Software Security Study Group Report 

Week 4

 

Cryptography

In cryptography, we reviewed Integrity rather than the secrecy of communication. We stated that encryption doesn’t have to provide integrity. For integrity we need authentication. To provide authentication we introduced the term “Message Authentication Code” (MAC). In order to construct a secure MAC for short, fixed-length messages, we need a keyed function Mac such that it is infeasible to predict any output based on previous inputs. Then we reviewed the basic “Cipher Block Chain – MAC” (CBC -MAC).

On hash functions, we talked about collision which is basically two different inputs giving the same output H(x) = H(x’). Even though performing a “generic” collision attack seems infeasible, thanks to so-called “Birthday Paradox” it is theoretically possible to find a collision. (http://www.wiki-zero.com/index.php?q=aHR0cHM6Ly9lbi53aWtpcGVkaWEub3JnL3dpa2kvQmlydGhkYXlfcHJvYmxlbQ)

We proved that if we have a collision-resistant Hash and a secure MAC, our HMAC is secure for arbitrary length messages. Then we joined our knowledge about secrecy from previous weeks with integrity. We pointed that if the MAC is deterministic, whether the same message is encrypted twice. That problem is solved my running Mac function on the cipher. This method, called authenticated encryption, is both CPA and CCA secure.

Lastly, on secure communication sessions we defined three attack types named replay attack, re-ordering attack, and reflection attack these attacks can be eliminated by sending identities and counters with the message to create a secure communication session.

 

Software Security

In software security, we learned about how to build a secure software. We reviewed some example threat models and risk analysis methods. We learned that we cannot create a secure software by building the software without thinking about security at first and afterward adding a security layer to our software.
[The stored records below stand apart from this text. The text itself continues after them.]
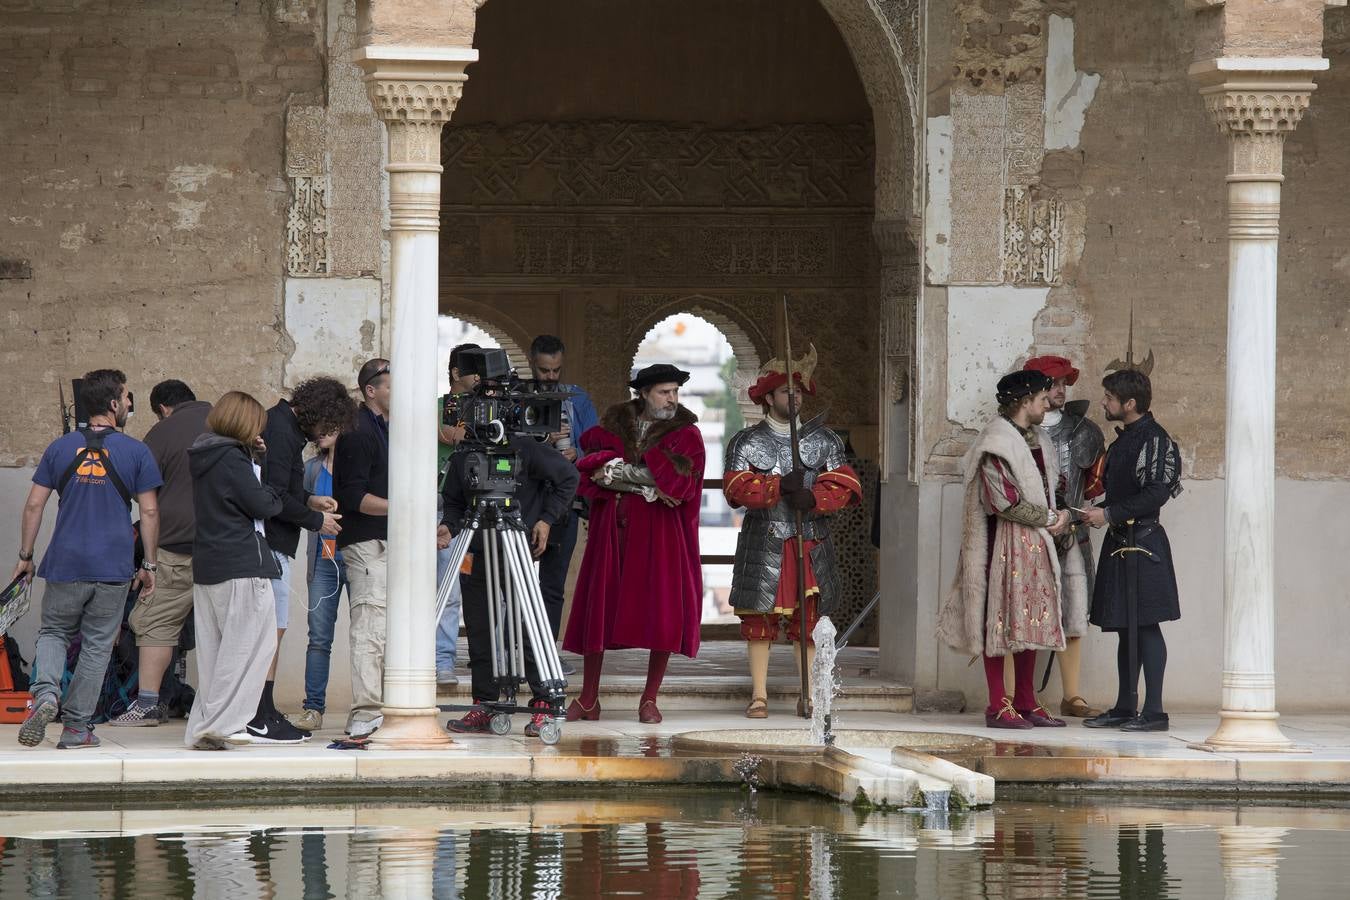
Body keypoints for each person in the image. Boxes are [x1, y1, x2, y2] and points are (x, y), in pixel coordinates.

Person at [12, 369, 162, 749]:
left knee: (54, 633)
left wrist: (26, 556)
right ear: (113, 405)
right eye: (127, 398)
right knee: (97, 644)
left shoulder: (60, 447)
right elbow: (149, 513)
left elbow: (33, 505)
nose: (131, 404)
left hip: (65, 561)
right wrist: (150, 566)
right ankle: (77, 728)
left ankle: (45, 696)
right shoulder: (136, 452)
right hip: (112, 566)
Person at [723, 345, 862, 718]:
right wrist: (775, 488)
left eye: (799, 391)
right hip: (764, 538)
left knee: (809, 618)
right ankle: (759, 695)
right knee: (759, 618)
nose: (795, 397)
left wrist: (812, 498)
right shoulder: (746, 441)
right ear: (768, 397)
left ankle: (809, 694)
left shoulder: (825, 440)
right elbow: (735, 488)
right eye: (787, 391)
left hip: (811, 538)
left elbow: (846, 485)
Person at [562, 363, 705, 724]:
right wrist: (649, 483)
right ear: (643, 394)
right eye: (664, 392)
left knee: (663, 610)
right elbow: (593, 470)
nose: (672, 399)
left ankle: (649, 699)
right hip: (613, 531)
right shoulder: (610, 428)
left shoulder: (686, 435)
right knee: (601, 607)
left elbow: (680, 483)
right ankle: (589, 699)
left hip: (661, 535)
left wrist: (621, 472)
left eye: (675, 391)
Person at [937, 370, 1070, 730]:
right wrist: (1049, 517)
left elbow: (1050, 486)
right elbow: (1002, 501)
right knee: (996, 620)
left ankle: (1026, 701)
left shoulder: (1039, 439)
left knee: (1031, 619)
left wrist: (1057, 517)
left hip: (1035, 542)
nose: (1048, 402)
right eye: (1043, 397)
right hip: (1003, 544)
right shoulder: (995, 442)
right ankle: (998, 705)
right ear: (1024, 400)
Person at [439, 433, 578, 737]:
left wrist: (546, 519)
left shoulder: (524, 447)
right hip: (475, 549)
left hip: (516, 545)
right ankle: (485, 702)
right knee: (479, 627)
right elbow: (452, 501)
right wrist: (448, 526)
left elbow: (569, 476)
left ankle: (543, 701)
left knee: (529, 625)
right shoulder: (464, 454)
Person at [1080, 368, 1182, 732]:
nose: (1104, 402)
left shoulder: (1155, 439)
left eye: (1109, 397)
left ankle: (1154, 712)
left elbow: (1156, 492)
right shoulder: (1123, 441)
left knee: (1147, 627)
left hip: (1144, 542)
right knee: (1126, 627)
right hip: (1122, 541)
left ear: (1130, 403)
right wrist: (1090, 511)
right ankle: (1125, 706)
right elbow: (1124, 493)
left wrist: (1107, 514)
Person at [250, 377, 351, 742]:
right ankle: (259, 713)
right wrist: (315, 519)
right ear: (319, 413)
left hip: (277, 544)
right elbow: (273, 496)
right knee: (272, 630)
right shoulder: (281, 432)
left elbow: (283, 488)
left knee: (275, 627)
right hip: (271, 545)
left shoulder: (284, 426)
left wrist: (309, 499)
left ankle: (265, 708)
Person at [184, 391, 286, 750]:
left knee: (215, 652)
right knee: (251, 647)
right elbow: (262, 503)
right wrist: (266, 473)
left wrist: (253, 459)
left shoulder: (204, 455)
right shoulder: (231, 458)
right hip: (242, 563)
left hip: (208, 565)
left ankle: (204, 727)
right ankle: (223, 724)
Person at [108, 379, 210, 727]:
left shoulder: (162, 432)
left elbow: (143, 493)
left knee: (156, 623)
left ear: (163, 408)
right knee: (223, 627)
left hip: (176, 546)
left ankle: (148, 704)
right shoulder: (225, 421)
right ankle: (221, 706)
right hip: (226, 547)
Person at [1023, 355, 1106, 719]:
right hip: (1028, 532)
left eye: (1063, 384)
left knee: (1073, 612)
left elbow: (1095, 487)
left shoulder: (1085, 432)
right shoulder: (1020, 431)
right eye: (1053, 383)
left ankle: (1071, 695)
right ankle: (1020, 695)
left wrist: (1073, 515)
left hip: (1072, 533)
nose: (1060, 390)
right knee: (1025, 612)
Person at [527, 334, 599, 675]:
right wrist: (542, 439)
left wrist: (576, 454)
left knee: (552, 585)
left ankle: (546, 654)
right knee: (515, 583)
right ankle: (516, 652)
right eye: (544, 371)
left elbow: (598, 446)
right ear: (532, 364)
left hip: (565, 505)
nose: (550, 377)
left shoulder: (577, 399)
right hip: (526, 505)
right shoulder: (520, 398)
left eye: (555, 370)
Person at [333, 358, 391, 738]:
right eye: (389, 385)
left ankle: (383, 708)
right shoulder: (357, 431)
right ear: (371, 390)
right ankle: (365, 713)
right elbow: (352, 495)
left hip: (386, 541)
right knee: (369, 629)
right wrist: (406, 510)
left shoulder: (385, 427)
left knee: (385, 629)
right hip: (367, 542)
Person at [434, 343, 481, 687]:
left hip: (478, 505)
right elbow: (450, 436)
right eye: (473, 371)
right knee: (446, 589)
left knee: (477, 584)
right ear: (455, 373)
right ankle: (442, 660)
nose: (480, 378)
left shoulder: (487, 409)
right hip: (442, 507)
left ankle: (485, 659)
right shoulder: (437, 407)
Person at [295, 429, 348, 732]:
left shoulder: (356, 462)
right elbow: (299, 504)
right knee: (318, 638)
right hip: (323, 560)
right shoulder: (312, 468)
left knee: (367, 635)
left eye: (331, 425)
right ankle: (313, 708)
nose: (321, 432)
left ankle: (366, 708)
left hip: (356, 557)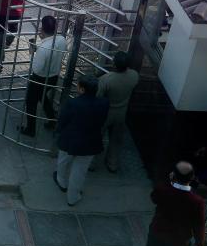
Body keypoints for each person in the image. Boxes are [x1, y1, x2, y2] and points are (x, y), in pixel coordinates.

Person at [53, 76, 109, 207]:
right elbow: (102, 121)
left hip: (69, 139)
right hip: (90, 141)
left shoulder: (72, 103)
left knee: (63, 160)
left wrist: (59, 131)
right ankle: (72, 197)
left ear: (82, 89)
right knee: (80, 171)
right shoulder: (104, 103)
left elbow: (63, 121)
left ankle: (61, 181)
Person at [22, 15, 68, 137]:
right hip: (53, 77)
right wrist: (42, 41)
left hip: (39, 78)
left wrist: (35, 52)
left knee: (31, 102)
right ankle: (52, 120)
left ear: (42, 29)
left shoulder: (43, 48)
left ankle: (30, 129)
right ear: (56, 27)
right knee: (43, 97)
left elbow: (36, 69)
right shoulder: (62, 40)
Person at [97, 51, 139, 173]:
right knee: (116, 139)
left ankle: (92, 163)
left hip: (106, 112)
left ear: (114, 64)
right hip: (122, 112)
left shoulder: (106, 79)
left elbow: (98, 97)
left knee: (97, 137)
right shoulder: (134, 75)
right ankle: (112, 164)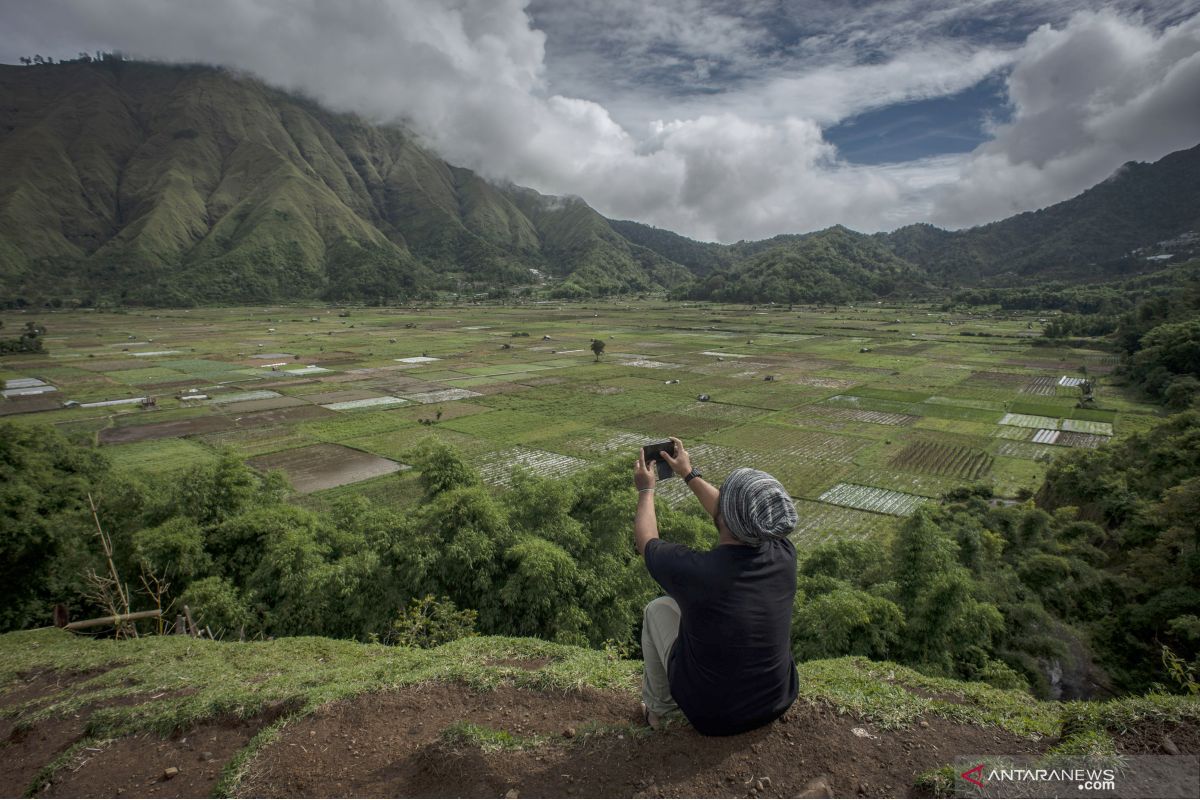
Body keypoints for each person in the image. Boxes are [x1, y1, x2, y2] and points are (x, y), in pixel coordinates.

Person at [632, 437, 798, 735]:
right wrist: (688, 473)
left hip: (712, 716)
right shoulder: (783, 555)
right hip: (775, 701)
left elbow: (647, 542)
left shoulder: (700, 574)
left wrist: (646, 490)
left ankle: (662, 711)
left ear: (725, 515)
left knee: (658, 609)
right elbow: (731, 514)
Instead, we have to define how an attacker can attack our program, then we should make a security design for our software and keep that design in mind in all of our development processes.

In addition to these, we analysed some common design flaws that will expose some security weaknesses.

Finally, we analysed a secure program "Very Secure FTP Daemon (VSFTPD)" and learned about how they achieved this level of security on a relatively complex program.

See you next week!